# favored side of the line



## chris1514 (Apr 28, 2002)

Dumb question: how do you know which side of the starting line is favored; why is it favored? Thanks.


----------



## Jeff_H (Feb 26, 2000)

Perhaps I can explain it like this.....

Often there is a favored side of the course because there is more wind or less current. The side of the line that gets you to the favored side of the course fastest is the favored end of the line. 

Where there isn''t a favored side of the course then the following apply: 

If the start is upwind and the line is perfectly square to the wind, the starboard end is favored because if the line is square, all other things being equal, all of the boats should cross each other on the first tack and therefore the boat on Starboard will have rights. It also usually allows you to tack away to clear your air and then come back with rights. 

If the start is upwind and the line is skewed to the wind, then the favored end is the end of the line that is further upwind. 

If the start of the race is anything except a beat, then one side of the line will be favored because it is either:
A) Closer to the first mark,
B) Allows you to start and sail in clearer air, or
C) Allows you to sail at a hotter angle. 

Of course figuring out which of these apply in any specific case is what racing is about.

WHAT YOU HAVE TO DO: Carry on the forum thread about the favored end of the starting line from the point where it stops. The data is not needed for this work.

DATA SHOWN:
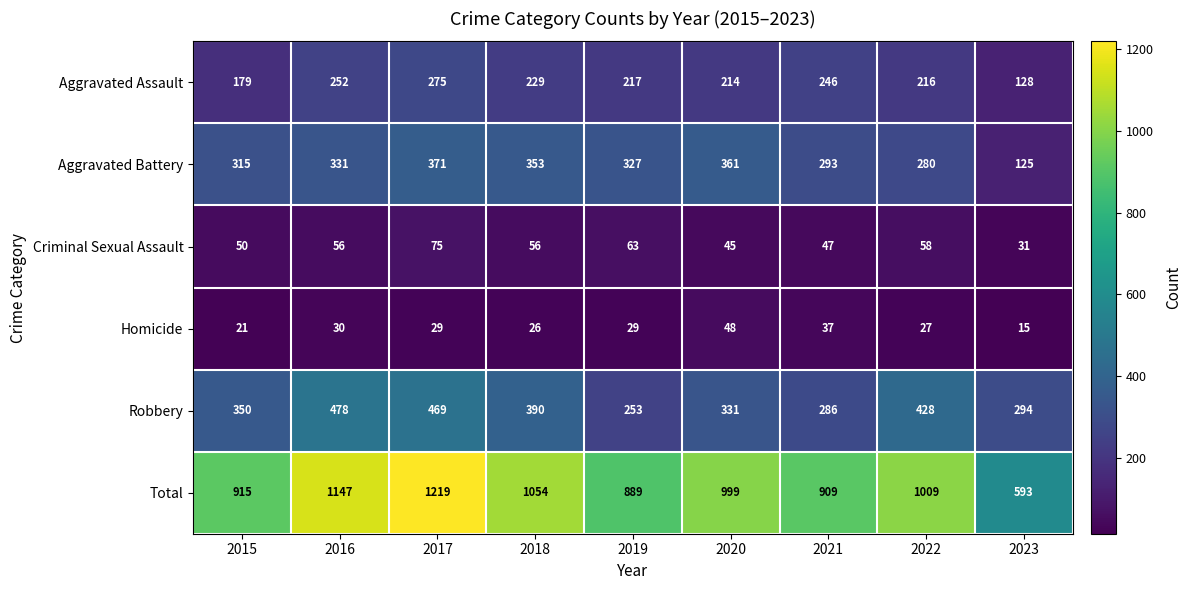

The Total series shows 504 at 2017. True or false?

False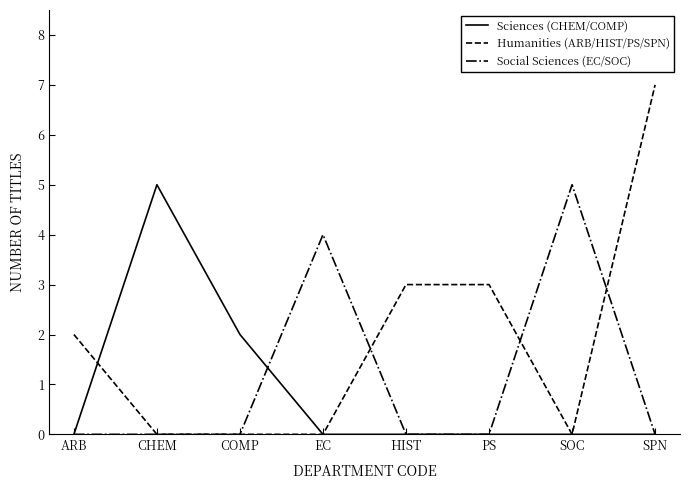

Count the number of data series in this chart.

3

EXERCISE RESPONSE:
Jeff


----------



## mfbsail (May 9, 2001)

Simply the side which is more upwind. When the breeze moves right,the right side is favored, commitee boat end. Big gains made right out of the box if you pick correctly and get off the line with speed.


----------



## Leon-T (Apr 30, 2001)

I agree... IF you get off the line with speed. In some cases when you have a lot of boats crowded at the "favored end" and creating bad air, you may be better off avoiding the crowd and starting further down the line (in clear air) to make sure you''re off the line at full speed.

A fun trick is when you can pull this off on port tack where the starboard end is favored, and roll over all the starboard tackers and lead the way to the favored side of the course. 

That''s the fun thing about racing, there are so many variables.

Cheers, Leon.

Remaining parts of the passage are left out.